A body of mass 1 kg begins to move under the action of a time dependent force F=(2t^i+3t2^j)N, where ^i and ^j are unit vectors along x and y axis. What power will be developed by the force at the time t?

JEE Mains - Work, Power & Energy

Question: A body of mass \( m = 1\,\text{kg} \) begins to move under the action of a time-dependent force \[ \vec{F}(t) = t\,\hat{i} + 3t^2\,\hat{j}\,\text{N}, \] where \( \hat{i} \) and \( \hat{j} \) are the unit vectors along the \( x \) and \( y \) axes, respectively. Find the power developed by the force at \( t = 2\,\text{s} \).
[24-Jan-2023 Shift 2]

Select the correct answer:

(A) \(50\,\text{W}\)

(B) \(100\,\text{W}\)

(C) \(150\,\text{W}\)

(D) \(200\,\text{W}\)

Solution

The power developed by a force is given by: \[ P(t) = \vec{F}(t) \cdot \vec{v}(t), \] where \( \vec{v}(t) \) is the velocity vector at time \( t \). Given that the mass \( m = 1\,\text{kg} \), the acceleration is: \[ \vec{a}(t) = \frac{\vec{F}(t)}{m} = t\,\hat{i} + 3t^2\,\hat{j}. \]

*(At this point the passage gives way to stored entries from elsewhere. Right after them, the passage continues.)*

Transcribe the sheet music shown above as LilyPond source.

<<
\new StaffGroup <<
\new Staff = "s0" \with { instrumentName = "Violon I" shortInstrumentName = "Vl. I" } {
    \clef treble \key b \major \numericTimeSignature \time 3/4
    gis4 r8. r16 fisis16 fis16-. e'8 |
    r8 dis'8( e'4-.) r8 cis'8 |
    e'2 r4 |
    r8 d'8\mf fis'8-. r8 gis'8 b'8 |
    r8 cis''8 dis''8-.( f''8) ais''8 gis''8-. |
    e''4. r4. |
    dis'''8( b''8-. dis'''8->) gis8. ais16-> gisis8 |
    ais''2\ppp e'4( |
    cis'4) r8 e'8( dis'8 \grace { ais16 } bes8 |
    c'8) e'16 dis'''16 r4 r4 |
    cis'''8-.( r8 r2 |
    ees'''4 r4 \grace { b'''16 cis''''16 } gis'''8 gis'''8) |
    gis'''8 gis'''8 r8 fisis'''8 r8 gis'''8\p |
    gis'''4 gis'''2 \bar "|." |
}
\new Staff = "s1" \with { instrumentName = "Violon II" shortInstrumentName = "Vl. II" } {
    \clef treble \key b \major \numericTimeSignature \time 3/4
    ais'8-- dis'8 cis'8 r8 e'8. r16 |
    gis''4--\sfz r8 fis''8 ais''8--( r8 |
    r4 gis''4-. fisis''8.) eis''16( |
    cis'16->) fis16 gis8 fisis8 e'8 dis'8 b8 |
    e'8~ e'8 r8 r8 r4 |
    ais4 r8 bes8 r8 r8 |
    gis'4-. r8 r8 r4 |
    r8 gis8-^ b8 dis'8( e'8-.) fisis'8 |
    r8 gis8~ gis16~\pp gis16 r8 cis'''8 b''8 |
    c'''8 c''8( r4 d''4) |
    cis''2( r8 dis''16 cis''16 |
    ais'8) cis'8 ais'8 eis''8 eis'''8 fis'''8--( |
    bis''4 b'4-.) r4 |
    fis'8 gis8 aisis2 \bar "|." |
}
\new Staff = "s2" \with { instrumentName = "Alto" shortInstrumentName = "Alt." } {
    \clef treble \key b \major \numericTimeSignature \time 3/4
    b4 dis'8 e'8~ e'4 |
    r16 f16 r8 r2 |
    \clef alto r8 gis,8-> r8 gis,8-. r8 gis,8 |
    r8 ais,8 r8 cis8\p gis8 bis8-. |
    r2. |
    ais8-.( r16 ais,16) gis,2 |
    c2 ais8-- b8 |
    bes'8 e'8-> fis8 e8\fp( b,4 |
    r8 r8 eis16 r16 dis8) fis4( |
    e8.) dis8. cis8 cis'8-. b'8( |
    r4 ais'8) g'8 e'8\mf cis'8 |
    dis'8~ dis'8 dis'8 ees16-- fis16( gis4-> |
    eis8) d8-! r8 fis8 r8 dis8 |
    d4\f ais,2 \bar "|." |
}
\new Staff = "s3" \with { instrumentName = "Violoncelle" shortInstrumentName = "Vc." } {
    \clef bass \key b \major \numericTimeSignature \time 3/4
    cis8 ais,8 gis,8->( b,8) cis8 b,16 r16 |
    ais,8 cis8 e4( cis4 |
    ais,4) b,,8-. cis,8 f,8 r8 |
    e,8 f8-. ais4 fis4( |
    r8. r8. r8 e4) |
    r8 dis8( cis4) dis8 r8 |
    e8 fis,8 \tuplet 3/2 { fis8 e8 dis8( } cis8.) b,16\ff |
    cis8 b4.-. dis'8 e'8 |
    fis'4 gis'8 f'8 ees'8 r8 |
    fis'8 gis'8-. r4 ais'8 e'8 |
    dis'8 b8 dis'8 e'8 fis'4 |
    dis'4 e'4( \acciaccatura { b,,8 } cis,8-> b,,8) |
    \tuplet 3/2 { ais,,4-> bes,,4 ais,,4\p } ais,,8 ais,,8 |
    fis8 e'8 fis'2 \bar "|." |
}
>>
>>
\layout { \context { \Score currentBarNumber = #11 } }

Since the body starts from rest (\( \vec{v}(0) = 0 \)), we can find the velocity by integrating the acceleration:

For the \( x \)-component: \[ v_x(t) = \int_0^t \tau\,d\tau = \frac{t^2}{2}. \] For the \( y \)-component: \[ v_y(t) = \int_0^t 3\tau^2\,d\tau = t^3. \] Thus, the velocity vector is: \[ \vec{v}(t) = \frac{t^2}{2}\,\hat{i} + t^3\,\hat{j}. \]

At \( t = 2\,\text{s} \):
\( v_x(2) = \frac{(2)^2}{2} = 2\,\text{m/s} \) and \( v_y(2) = (2)^3 = 8\,\text{m/s} \).

Similarly, the force at \( t = 2\,\text{s} \) is: \[ \vec{F}(2) = 2\,\hat{i} + 3(2)^2\,\hat{j} = 2\,\hat{i} + 12\,\hat{j}\,\text{N}. \]

Now, the power at \( t = 2\,\text{s} \) is: \[ P(2) = \vec{F}(2) \cdot \vec{v}(2) = (2 \times 2) + (12 \times 8) = 4 + 96 = 100\,\text{W}. \] Hence, the power developed by the force at \( t = 2\,\text{s} \) is \( 100\,\text{W} \).